* _TASK TO COMPLETE_
Rewrite the material below so that every "Example" becomes "Item", leaving everything else unchanged.

* _EXCERPTED RECORDS_
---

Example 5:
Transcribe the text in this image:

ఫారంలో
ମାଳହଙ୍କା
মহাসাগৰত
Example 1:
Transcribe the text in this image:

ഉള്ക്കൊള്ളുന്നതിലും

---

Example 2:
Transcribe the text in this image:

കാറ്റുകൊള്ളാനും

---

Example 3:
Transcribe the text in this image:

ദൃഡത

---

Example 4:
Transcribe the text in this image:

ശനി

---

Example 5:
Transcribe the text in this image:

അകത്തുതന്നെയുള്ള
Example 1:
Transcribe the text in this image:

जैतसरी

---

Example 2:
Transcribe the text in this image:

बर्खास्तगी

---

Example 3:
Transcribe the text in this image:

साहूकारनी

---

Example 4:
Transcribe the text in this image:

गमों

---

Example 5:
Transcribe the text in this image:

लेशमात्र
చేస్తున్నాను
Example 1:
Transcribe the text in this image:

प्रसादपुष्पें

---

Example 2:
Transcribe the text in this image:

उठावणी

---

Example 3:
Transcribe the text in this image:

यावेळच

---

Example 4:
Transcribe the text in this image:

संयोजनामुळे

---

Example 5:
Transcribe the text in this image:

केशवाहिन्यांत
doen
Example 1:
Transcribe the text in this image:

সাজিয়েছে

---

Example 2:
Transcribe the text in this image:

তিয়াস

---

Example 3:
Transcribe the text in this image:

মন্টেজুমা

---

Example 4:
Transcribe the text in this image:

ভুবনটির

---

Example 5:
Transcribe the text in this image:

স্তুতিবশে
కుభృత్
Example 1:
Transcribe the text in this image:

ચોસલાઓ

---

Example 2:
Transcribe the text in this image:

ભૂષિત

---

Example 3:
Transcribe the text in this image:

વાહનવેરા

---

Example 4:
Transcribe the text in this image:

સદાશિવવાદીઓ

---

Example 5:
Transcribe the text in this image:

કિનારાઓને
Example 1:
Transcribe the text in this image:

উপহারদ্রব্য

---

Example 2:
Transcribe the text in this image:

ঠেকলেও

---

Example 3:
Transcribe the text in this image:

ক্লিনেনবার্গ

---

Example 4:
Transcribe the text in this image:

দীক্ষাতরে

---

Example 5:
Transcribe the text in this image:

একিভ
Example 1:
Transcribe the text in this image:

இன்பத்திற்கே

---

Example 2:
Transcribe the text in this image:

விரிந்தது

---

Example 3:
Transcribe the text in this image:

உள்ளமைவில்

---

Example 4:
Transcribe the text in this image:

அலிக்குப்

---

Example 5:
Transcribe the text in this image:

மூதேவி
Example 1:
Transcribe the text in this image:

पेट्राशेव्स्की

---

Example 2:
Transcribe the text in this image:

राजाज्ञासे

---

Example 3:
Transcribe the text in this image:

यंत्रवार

* _PROBLEM SOLUTION_
---

Item 5:
Transcribe the text in this image:

ఫారంలో
ମାଳହଙ୍କା
মহাসাগৰত
Item 1:
Transcribe the text in this image:

ഉള്ക്കൊള്ളുന്നതിലും

---

Item 2:
Transcribe the text in this image:

കാറ്റുകൊള്ളാനും

---

Item 3:
Transcribe the text in this image:

ദൃഡത

---

Item 4:
Transcribe the text in this image:

ശനി

---

Item 5:
Transcribe the text in this image:

അകത്തുതന്നെയുള്ള
Item 1:
Transcribe the text in this image:

जैतसरी

---

Item 2:
Transcribe the text in this image:

बर्खास्तगी

---

Item 3:
Transcribe the text in this image:

साहूकारनी

---

Item 4:
Transcribe the text in this image:

गमों

---

Item 5:
Transcribe the text in this image:

लेशमात्र
చేస్తున్నాను
Item 1:
Transcribe the text in this image:

प्रसादपुष्पें

---

Item 2:
Transcribe the text in this image:

उठावणी

---

Item 3:
Transcribe the text in this image:

यावेळच

---

Item 4:
Transcribe the text in this image:

संयोजनामुळे

---

Item 5:
Transcribe the text in this image:

केशवाहिन्यांत
doen
Item 1:
Transcribe the text in this image:

সাজিয়েছে

---

Item 2:
Transcribe the text in this image:

তিয়াস

---

Item 3:
Transcribe the text in this image:

মন্টেজুমা

---

Item 4:
Transcribe the text in this image:

ভুবনটির

---

Item 5:
Transcribe the text in this image:

স্তুতিবশে
కుభృత్
Item 1:
Transcribe the text in this image:

ચોસલાઓ

---

Item 2:
Transcribe the text in this image:

ભૂષિત

---

Item 3:
Transcribe the text in this image:

વાહનવેરા

---

Item 4:
Transcribe the text in this image:

સદાશિવવાદીઓ

---

Item 5:
Transcribe the text in this image:

કિનારાઓને
Item 1:
Transcribe the text in this image:

উপহারদ্রব্য

---

Item 2:
Transcribe the text in this image:

ঠেকলেও

---

Item 3:
Transcribe the text in this image:

ক্লিনেনবার্গ

---

Item 4:
Transcribe the text in this image:

দীক্ষাতরে

---

Item 5:
Transcribe the text in this image:

একিভ
Item 1:
Transcribe the text in this image:

இன்பத்திற்கே

---

Item 2:
Transcribe the text in this image:

விரிந்தது

---

Item 3:
Transcribe the text in this image:

உள்ளமைவில்

---

Item 4:
Transcribe the text in this image:

அலிக்குப்

---

Item 5:
Transcribe the text in this image:

மூதேவி
Item 1:
Transcribe the text in this image:

पेट्राशेव्स्की

---

Item 2:
Transcribe the text in this image:

राजाज्ञासे

---

Item 3:
Transcribe the text in this image:

यंत्रवार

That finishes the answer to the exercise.